Every Falcon-H1 decoder layer runs an attention branch (self_attn) and a Mamba2 branch (mamba) in parallel, followed by an MLP (feed_forward). Only the attention and MLP linears are tensor-parallel sharded; the Mamba2 mixer stays replicated because its SSM scan / causal conv1d are not TP-shardable with stock kernels (same approach as Qwen3.5’s GatedDeltaNet linear-attention branch).

A dedicated plan is required because HuggingFace ships only _tp_plan = {"lm_head": "colwise_gather_output"} for FalconH1, and its MLP is named feed_forward (not mlp). The generic llama-style fallback plan therefore matches neither the HF plan (the colwise_gather_output style is rejected) nor the MLP module names, leaving the dominant feed_forward weights replicated across TP ranks — which OOMs large variants such as Falcon-H1-34B even under LoRA.

sequence_parallel is accepted for signature compatibility but ignored: the parallel Mamba2 branch emits non-sequence-parallel activations that cannot be combined with sequence-parallel attention outputs.

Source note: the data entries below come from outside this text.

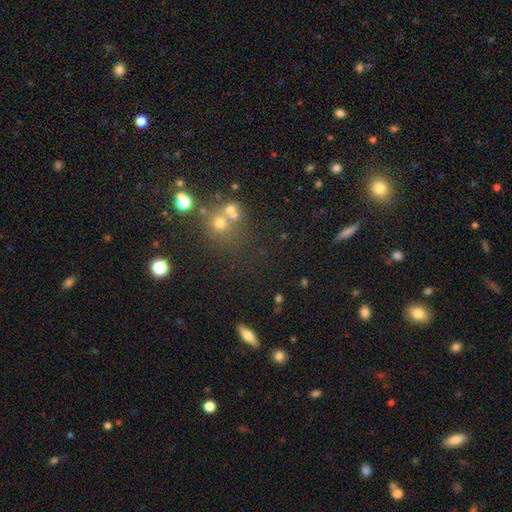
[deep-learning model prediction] This appears to be a smooth galaxy with no disk features (46%). Merging: none (58%).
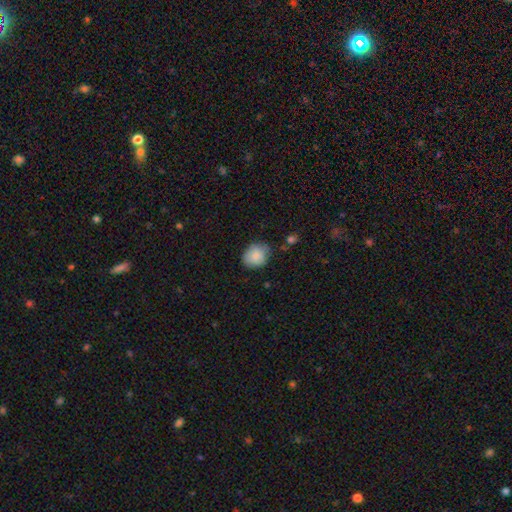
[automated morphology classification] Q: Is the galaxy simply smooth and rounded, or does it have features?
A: smooth — 87%.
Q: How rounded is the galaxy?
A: round — 71%.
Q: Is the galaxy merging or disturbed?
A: none — 71%.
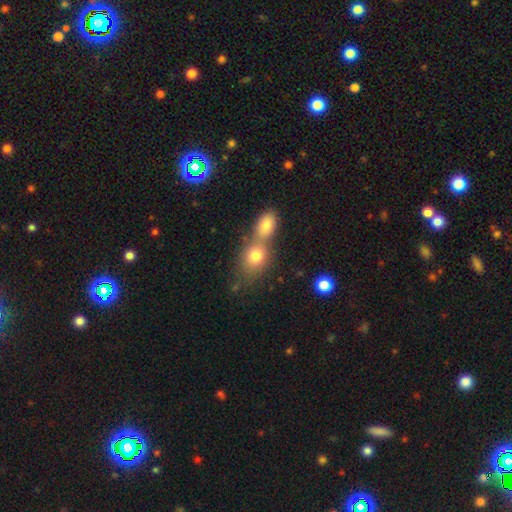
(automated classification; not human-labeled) Smooth or featured? smooth (78%)
How rounded? in between (55%)
Merging? merger (59%)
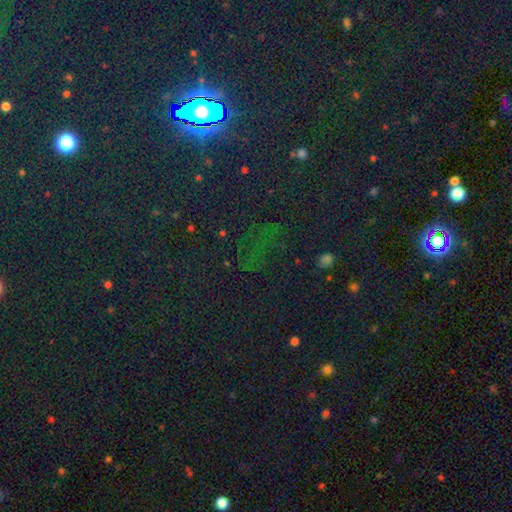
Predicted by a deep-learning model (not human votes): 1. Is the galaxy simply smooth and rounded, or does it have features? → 79% star or artifact, 14% smooth, 7% featured or disk.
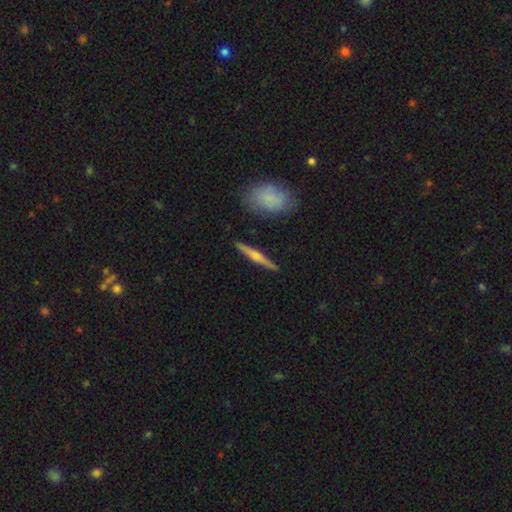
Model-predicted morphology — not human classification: Smooth or featured?
  - featured or disk: 59% *
  - smooth: 35%
  - star or artifact: 6%
Edge-on disk?
  - yes: 97% *
  - no: 3%
Edge-on bulge?
  - rounded: 72% *
  - boxy: 15%
  - none: 13%
Merging?
  - none: 90% *
  - minor disturbance: 7%
  - merger: 2%
  - major disturbance: 2%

nemo_automodel.components.distributed.optimized_tp_plans._parallelize_gemma3(
model: typing.Union[transformers.models.gemma3.modeling_gemma3.Gemma3ForCausalLM, transformers.models.gemma3.modeling_gemma3.Gemma3ForConditionalGeneration],
sequence_parallel: bool = False
) -> dict[str, torch.distributed.tensor.parallel.ParallelStyle]

Parallelizes a Gemma3ForCausalLM model across data and tensor parallel dimensions.

nemo_automodel.components.distributed.optimized_tp_plans._parallelize_gemma4(
model: nemo_automodel.components.models.gemma4_moe.model.Gemma4ForConditionalGeneration,
sequence_parallel: bool = False
) -> dict[str, torch.distributed.tensor.parallel.ParallelStyle]

Parallelizes a Gemma4ForConditionalGeneration model across tensor parallel dimensions.

Gemma4 VLM uses model.language_model.{embed_tokens, layers.*} for the text backbone, identical to the Gemma3 VLM layout.

nemo_automodel.components.distributed.optimized_tp_plans._parallelize_llama(
model: transformers.models.llama.modeling_llama.LlamaForCausalLM | None,
sequence_parallel: bool = False
) -> dict[str, torch.distributed.tensor.parallel.ParallelStyle]

Parallelizes a LlamaForCausalLM model across data and tensor parallel dimensions.

nemo_automodel.components.distributed.optimized_tp_plans._parallelize_ministral3(
model: nemo_automodel.components.models.mistral3.model.Ministral3ForCausalLM,
sequence_parallel: bool = False
) -> dict[str, torch.distributed.tensor.parallel.ParallelStyle]

Parallelizes a Ministral3ForCausalLM model across data and tensor parallel dimensions.

nemo_automodel.components.distributed.optimized_tp_plans._parallelize_mistral3_vlm(
model,
sequence_parallel: bool = False
) -> dict[str, torch.distributed.tensor.parallel.ParallelStyle]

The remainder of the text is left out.